» ABOUT THIS TASK: Please copy the records below word for word, leaving out the pictures.

» GIVEN INFORMATION:

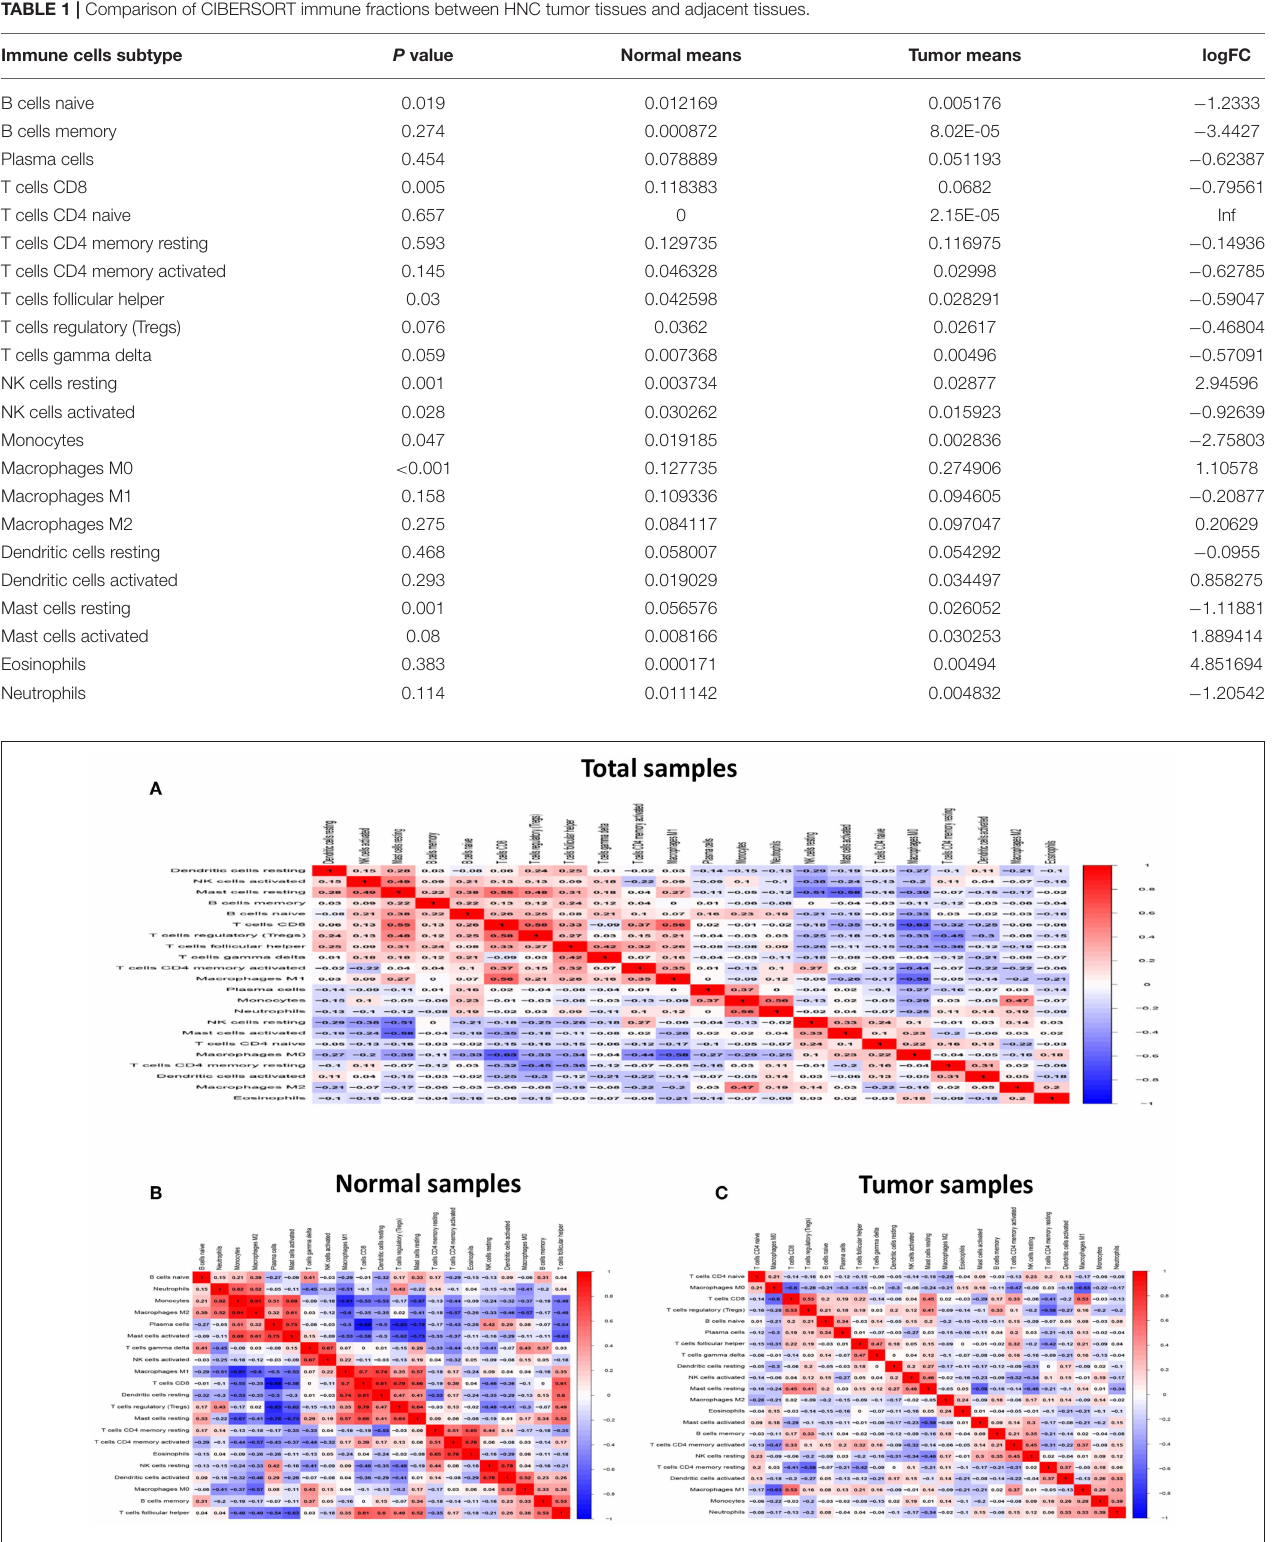
FIGURE 4 | Correlation matrix of all 22 immune proportions and immune cytolytic activity in the TCGA HNC cohort, including total samples (A) , normal samples (B) and tumor samples (C) .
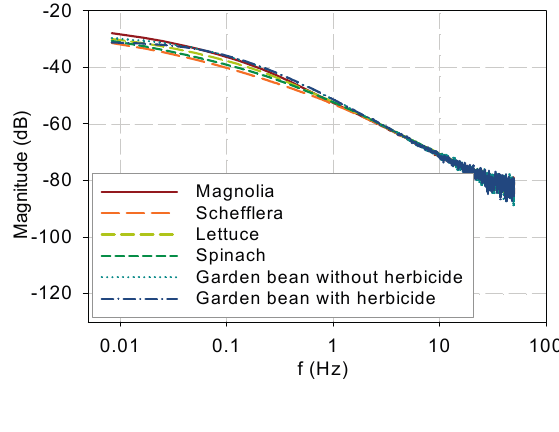
Figure 7. DF spectra of all the measured tree and vegetable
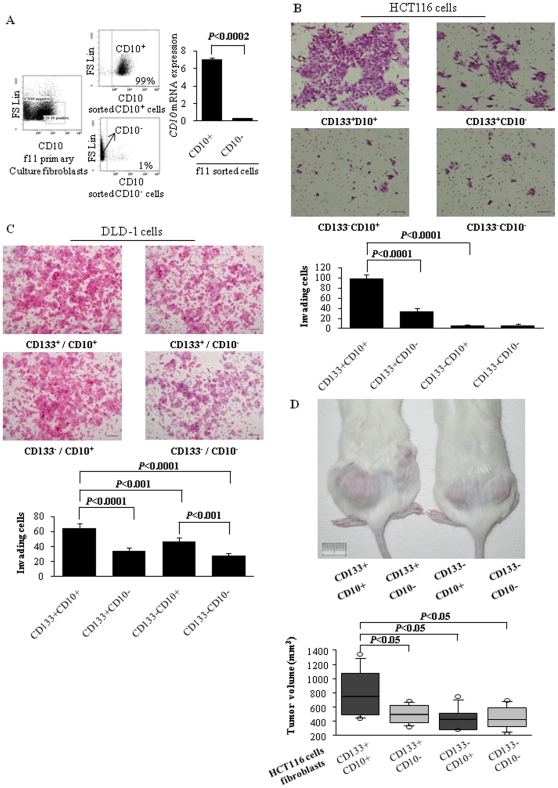
CD10+ fibroblasts enhance the in vitro invasion and in vivo tumor growth of CD133+ cancer cells.(A) Analysis of primary cultures of colon cancer-associated fibroblasts (left panel) and reanalyses of sorted CD10+ cells (middle upper panel) and CD10− cells (middle lower panel). The CD10 mRNA levels in the sorted CD10+ and CD10− fibroblasts were measured by qRT-PCR (right panel). (B, C) The invasiveness of CD133+ and CD133− cancer cells cocultured with CD10+ or CD10− fibroblasts was evaluated. Representative photographs are shown (B, HCT116 cells; C, DLD-1 cells). Scale bars = 100 µm. CD10+ fibroblasts enhance the invasiveness of CD133+ cancer cells significantly more than CD10− fibroblasts (P<0.0001). (D) The effects of CD10+ and CD10− fibroblasts on in vivo tumor growth were evaluated at 4 weeks after cotransplantation of CD133+ or CD133− HCT116 cancer cells and CD10+ or CD10− fibroblasts into SCID mice (n = 6 for each group). Representative photographs are shown (upper panel). Scale bar = 1 cm. CD10+ fibroblasts enhance the tumor growth of CD133+ HCT116 cancer cells significantly more than CD10− fibroblasts (P<0.05; lower panel). Data represent means ± SD.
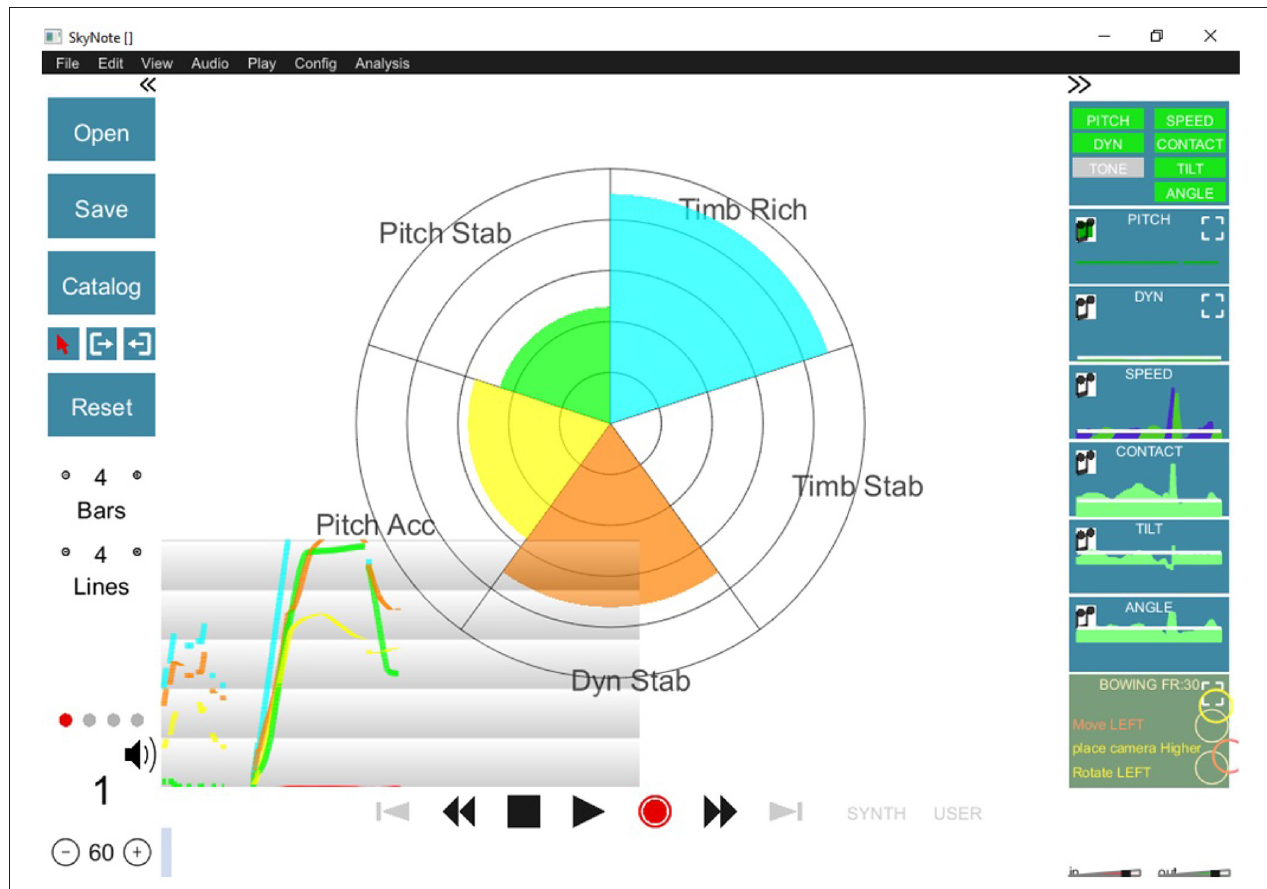
FIGURE 2 | Visual display of the tool used to offer real-time sound quality feedback to participants. Each portion of the spider chart represents a different sound feature while its amplitude represents how close the participant was to the ideal sound.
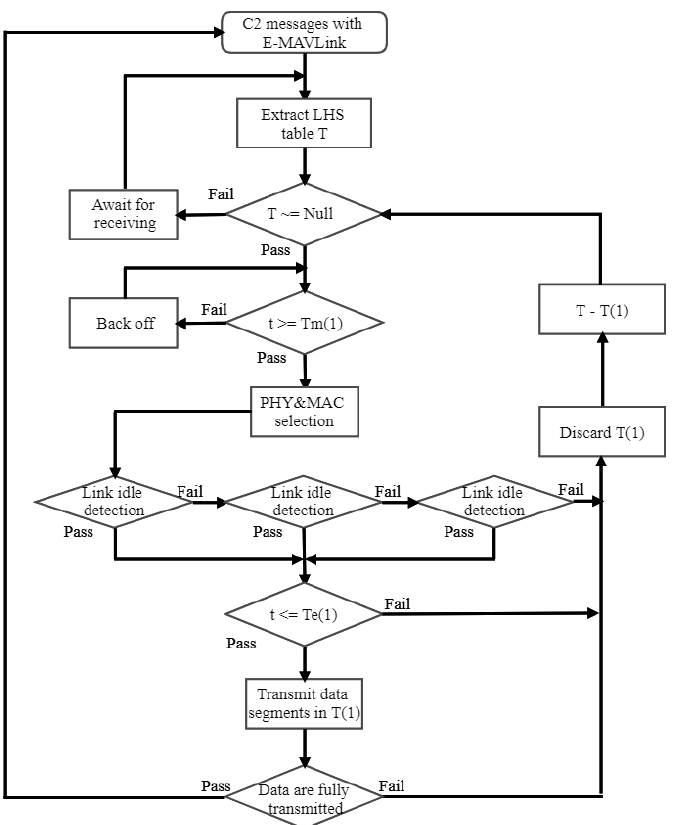
Figure 4. Enhanced MAC protocol enabled with the sensing before transmission scheme where the maximum re-sensing time R =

» WRITTEN SOLUTION:
FIGURE 4 | Correlation matrix of all 22 immune proportions and immune cytolytic activity in the TCGA HNC cohort, including total samples (A) , normal samples (B) and tumor samples (C) .
Figure 7. DF spectra of all the measured tree and vegetable
CD10+ fibroblasts enhance the in vitro invasion and in vivo tumor growth of CD133+ cancer cells.(A) Analysis of primary cultures of colon cancer-associated fibroblasts (left panel) and reanalyses of sorted CD10+ cells (middle upper panel) and CD10− cells (middle lower panel). The CD10 mRNA levels in the sorted CD10+ and CD10− fibroblasts were measured by qRT-PCR (right panel). (B, C) The invasiveness of CD133+ and CD133− cancer cells cocultured with CD10+ or CD10− fibroblasts was evaluated. Representative photographs are shown (B, HCT116 cells; C, DLD-1 cells). Scale bars = 100 µm. CD10+ fibroblasts enhance the invasiveness of CD133+ cancer cells significantly more than CD10− fibroblasts (P<0.0001). (D) The effects of CD10+ and CD10− fibroblasts on in vivo tumor growth were evaluated at 4 weeks after cotransplantation of CD133+ or CD133− HCT116 cancer cells and CD10+ or CD10− fibroblasts into SCID mice (n = 6 for each group). Representative photographs are shown (upper panel). Scale bar = 1 cm. CD10+ fibroblasts enhance the tumor growth of CD133+ HCT116 cancer cells significantly more than CD10− fibroblasts (P<0.05; lower panel). Data represent means ± SD.
FIGURE 2 | Visual display of the tool used to offer real-time sound quality feedback to participants. Each portion of the spider chart represents a different sound feature while its amplitude represents how close the participant was to the ideal sound.
Figure 4. Enhanced MAC protocol enabled with the sensing before transmission scheme where the maximum re-sensing time R =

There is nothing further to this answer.